Budaya merupakan kode yang kita pelajari dan bagi (dengan orang lain), dan mempelajari serta berbagi dengan orang lain membutuhkan komunikasi. Komunikasi membutuhkan code dan simbol yang juga harus dipelajari dan kita bagi.
Godwin C. Chu juga dalam Jand (Jand, Fred E : 29) mengatakan bahwa setiap pola budaya dan setiap tindakan sosial melibatkan komunikasi. Untuk dapat dipahami budaya dan komunikasi harus dipelajari secara bersama-sama. Budaya tidak dapat dimengerti tanpa belajar tentang komunikasi dan komunikasi tidak dapat dipahami tanpa kita belajar budaya.
TINJAUAN MENGENAI INTERCULTURAL COMMUNICATION
Intercultural Communication didefinisikan oleh Gamble and Gamble (2005; 36)
sebagai berikut secara singkat
“interaction with individuals from different culture “
Selanjutnya Gamble and Gamble (2005 : hal 37) menjelaskan sebagai berikut :
In actually, intercultural communication comprises a number of different forms. Among its many variations are interracial communication (which occurs when interactants are of different races).
Interethnic communications (which occurs when communication parties have different ethnic origins), international communication (which occurs between persons representing political structures), and intracultural communication (which includes all forms of communication among members of the same racial, ethnic, or other co or subculture groups)
Intercultural communication saat ini menjadi tema yang cukup menarik untuk dibicarakan. Tery Kwal Gamble dan Michael Gamble dalam bukunya Communication Works (2005: 32) menggambarkan bahwa “ours is the age of globalization. We are linked to people in all corners of Planet Earth”. Abad ini merupakan abad globalisasi kita terhubung ke semua sudut bumi.
Organisasi menjadi kian terbuka. Informasi terbuka bagi siapa saja, dunia terasa sempit. Hal inilah yang kemudian menyadarkan orang akan arti pentingnya sebuah komunikasi dimana dimungkinkan orang dari budaya yang berbeda saling berkomunikasi.
Fred E Jand dalam bukunya An Introduction to Intercultural Communication menggambarkan intercultural communication berikut ini :
“Intercultural communication generally refers to face to face interactions among people of diverse cultures. Imagine how difficult communications can be if the source and receiver are in different context and share few symbols. That’s one way of defining intercultural communication” (Jand, Fred E 2004 : 39)

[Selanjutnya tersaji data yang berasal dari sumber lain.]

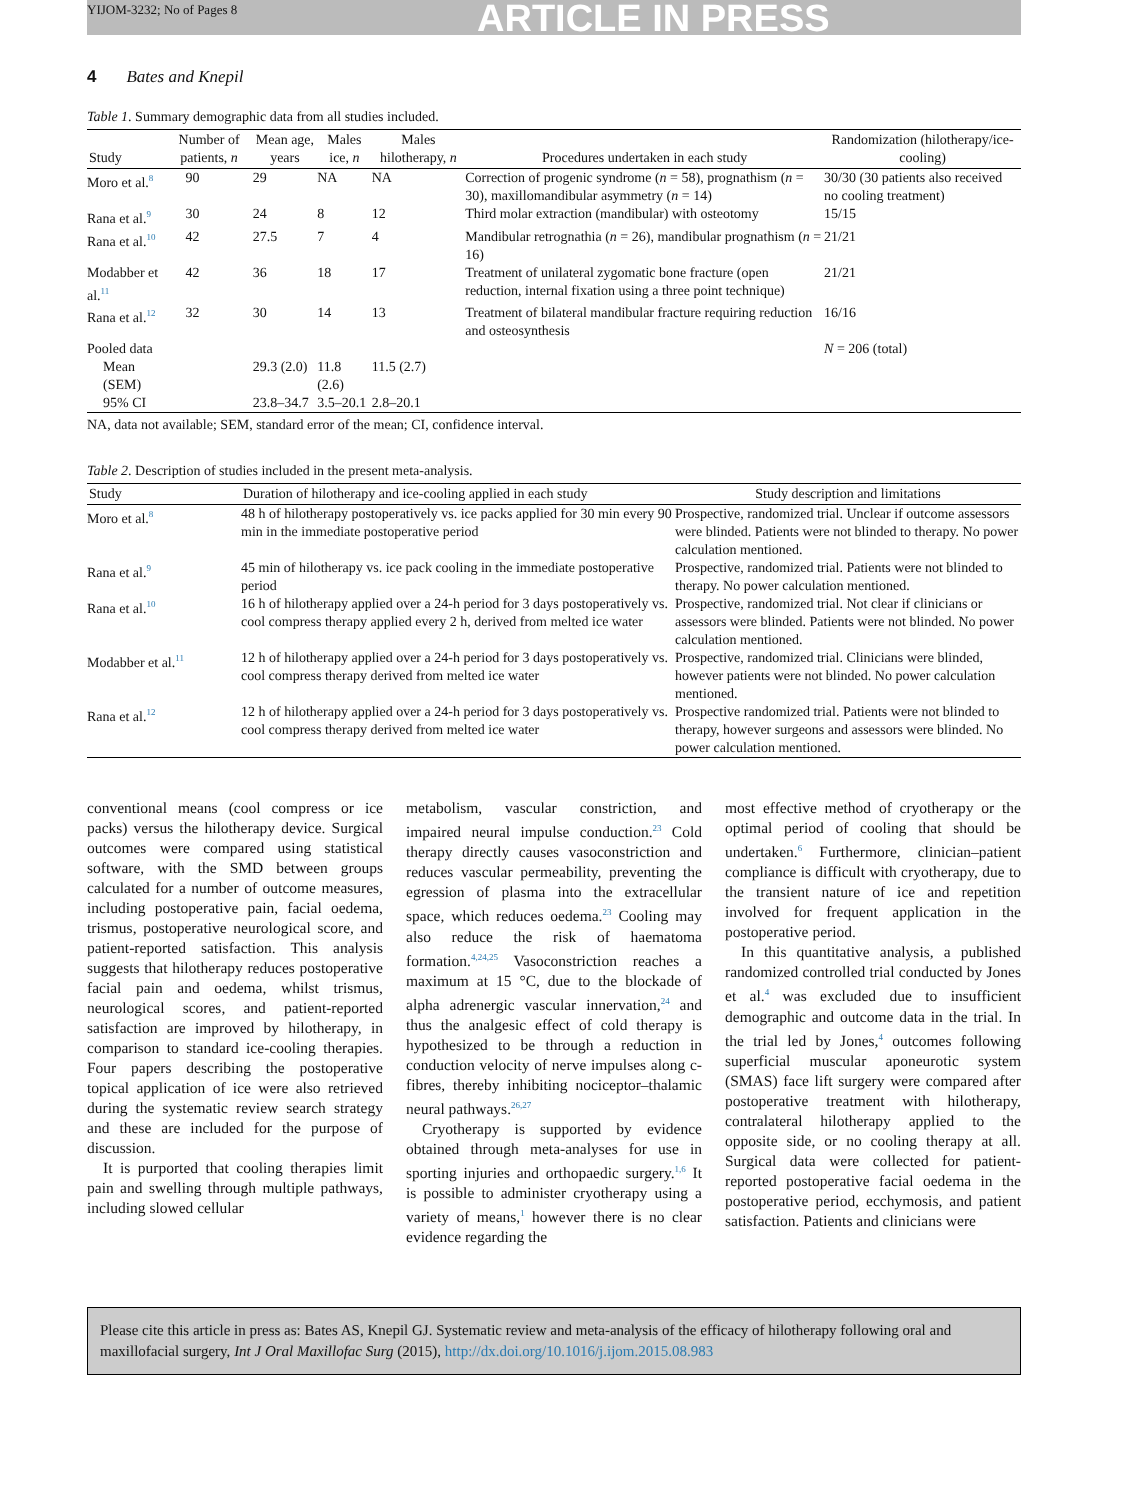YIJOM-3232; No of Pages 8 ARTICLE IN PRESS
4 Bates and Knepil
Table 1. Summary demographic data from all studies included.
| Study | Number of patients, n | Mean age, years | Males ice, n | Males hilotherapy, n | Procedures undertaken in each study | Randomization (hilotherapy/ice-cooling) |
| --- | --- | --- | --- | --- | --- | --- |
| Moro et al.<sup>8</sup> | 90 | 29 | NA | NA | Correction of progenic syndrome ( n = 58), prognathism ( n = 30), maxillomandibular asymmetry ( n = 14) | 30/30 (30 patients also received no cooling treatment) |
| Rana et al.<sup>9</sup> | 30 | 24 | 8 | 12 | Third molar extraction (mandibular) with osteotomy | 15/15 |
| Rana et al.<sup>10</sup> | 42 | 27.5 | 7 | 4 | Mandibular retrognathia ( n = 26), mandibular prognathism ( n = 16) | 21/21 |
| Modabber et al.<sup>11</sup> | 42 | 36 | 18 | 17 | Treatment of unilateral zygomatic bone fracture (open reduction, internal fixation using a three point technique) | 21/21 |
| Rana et al.<sup>12</sup> | 32 | 30 | 14 | 13 | Treatment of bilateral mandibular fracture requiring reduction and osteosynthesis | 16/16 |
| Pooled data | | | | | | N = 206 (total) |
| Mean (SEM) | | 29.3 (2.0) | 11.8 (2.6) | 11.5 (2.7) | | |
| 95% CI | | 23.8–34.7 | 3.5–20.1 | 2.8–20.1 | | |
NA, data not available; SEM, standard error of the mean; CI, confidence interval.
Table 2. Description of studies included in the present meta-analysis.
| Study | Duration of hilotherapy and ice-cooling applied in each study | Study description and limitations |
| --- | --- | --- |
| Moro et al.<sup>8</sup> | 48 h of hilotherapy postoperatively vs. ice packs applied for 30 min every 90 min in the immediate postoperative period | Prospective, randomized trial. Unclear if outcome assessors were blinded. Patients were not blinded to therapy. No power calculation mentioned. |
| Rana et al.<sup>9</sup> | 45 min of hilotherapy vs. ice pack cooling in the immediate postoperative period | Prospective, randomized trial. Patients were not blinded to therapy. No power calculation mentioned. |
| Rana et al.<sup>10</sup> | 16 h of hilotherapy applied over a 24-h period for 3 days postoperatively vs. cool compress therapy applied every 2 h, derived from melted ice water | Prospective, randomized trial. Not clear if clinicians or assessors were blinded. Patients were not blinded. No power calculation mentioned. |
| Modabber et al.<sup>11</sup> | 12 h of hilotherapy applied over a 24-h period for 3 days postoperatively vs. cool compress therapy derived from melted ice water | Prospective, randomized trial. Clinicians were blinded, however patients were not blinded. No power calculation mentioned. |
| Rana et al.<sup>12</sup> | 12 h of hilotherapy applied over a 24-h period for 3 days postoperatively vs. cool compress therapy derived from melted ice water | Prospective randomized trial. Patients were not blinded to therapy, however surgeons and assessors were blinded. No power calculation mentioned. |
conventional means (cool compress or ice packs) versus the hilotherapy device. Surgical outcomes were compared using statistical software, with the SMD between groups calculated for a number of outcome measures, including postoperative pain, facial oedema, trismus, postoperative neurological score, and patient-reported satisfaction. This analysis suggests that hilotherapy reduces postoperative facial pain and oedema, whilst trismus, neurological scores, and patient-reported satisfaction are improved by hilotherapy, in comparison to standard ice-cooling therapies. Four papers describing the postoperative topical application of ice were also retrieved during the systematic review search strategy and these are included for the purpose of discussion.
It is purported that cooling therapies limit pain and swelling through multiple pathways, including slowed cellular
metabolism, vascular constriction, and impaired neural impulse conduction.<sup>23</sup> Cold therapy directly causes vasoconstriction and reduces vascular permeability, preventing the egression of plasma into the extracellular space, which reduces oedema.<sup>23</sup> Cooling may also reduce the risk of haematoma formation.<sup>4,24,25</sup> Vasoconstriction reaches a maximum at 15 °C, due to the blockade of alpha adrenergic vascular innervation,<sup>24</sup> and thus the analgesic effect of cold therapy is hypothesized to be through a reduction in conduction velocity of nerve impulses along c-fibres, thereby inhibiting nociceptor–thalamic neural pathways.<sup>26,27</sup>
Cryotherapy is supported by evidence obtained through meta-analyses for use in sporting injuries and orthopaedic surgery.<sup>1,6</sup> It is possible to administer cryotherapy using a variety of means,<sup>1</sup> however there is no clear evidence regarding the
most effective method of cryotherapy or the optimal period of cooling that should be undertaken.<sup>6</sup> Furthermore, clinician–patient compliance is difficult with cryotherapy, due to the transient nature of ice and repetition involved for frequent application in the postoperative period.
In this quantitative analysis, a published randomized controlled trial conducted by Jones et al.<sup>4</sup> was excluded due to insufficient demographic and outcome data in the trial. In the trial led by Jones,<sup>4</sup> outcomes following superficial muscular aponeurotic system (SMAS) face lift surgery were compared after postoperative treatment with hilotherapy, contralateral hilotherapy applied to the opposite side, or no cooling therapy at all. Surgical data were collected for patient-reported postoperative facial oedema in the postoperative period, ecchymosis, and patient satisfaction. Patients and clinicians were
Please cite this article in press as: Bates AS, Knepil GJ. Systematic review and meta-analysis of the efficacy of hilotherapy following oral and maxillofacial surgery, Int J Oral Maxillofac Surg (2015), http://dx.doi.org/10.1016/j.ijom.2015.08.983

Lebih lanjut Jand menjelaskan bahwa definisi dari komunikasi intercultural tersebut membuat komunikasi yang dikembangkan (baik pada tingkat individu dan organisasi) akan lebih ditekankan pada keahlian (skill) dari monocultural person menjadi multicultural person. Multicultural persons adalah orang yang menghargai (who respects) budaya dan memiliki toleransi terhadap perbedaan (tolerance for differences).
Chen dalam Jand (2004: 45) mengatakan terdapat 4 keahlian yang dimiliki seorang multicultural persons:
1. Personality Strength: the main personal traits that affect intercultural communication are self concept, self disclosure, self monitoring and social relaxation.
2. Communication Skills : the individuals must be competent in verbal and non verbal behaviors. Intercultural communication skill require messages skills, behaviral flexibity, interaction management, and social skills.
3. Psychological Adjusment: effective communicators must be able to acclimate to new environment. They must be able to handle the feelings of “culture shock”, such as frustations, stress and alienation in ambiguous situations caudes by new environments
4. Cultural awarenerss: individuals must be understand the social customs and social systems of the host culture.
Meningkatnya keanekaragaman di tempat kerja menyadarkan orang akan arti penting multicultural person. Mengelola keanekaragaman menurut Schemerhorn, berarti mendorong setiap karyawan untuk melakukan sesuatu sesuai dengan potensi mereka.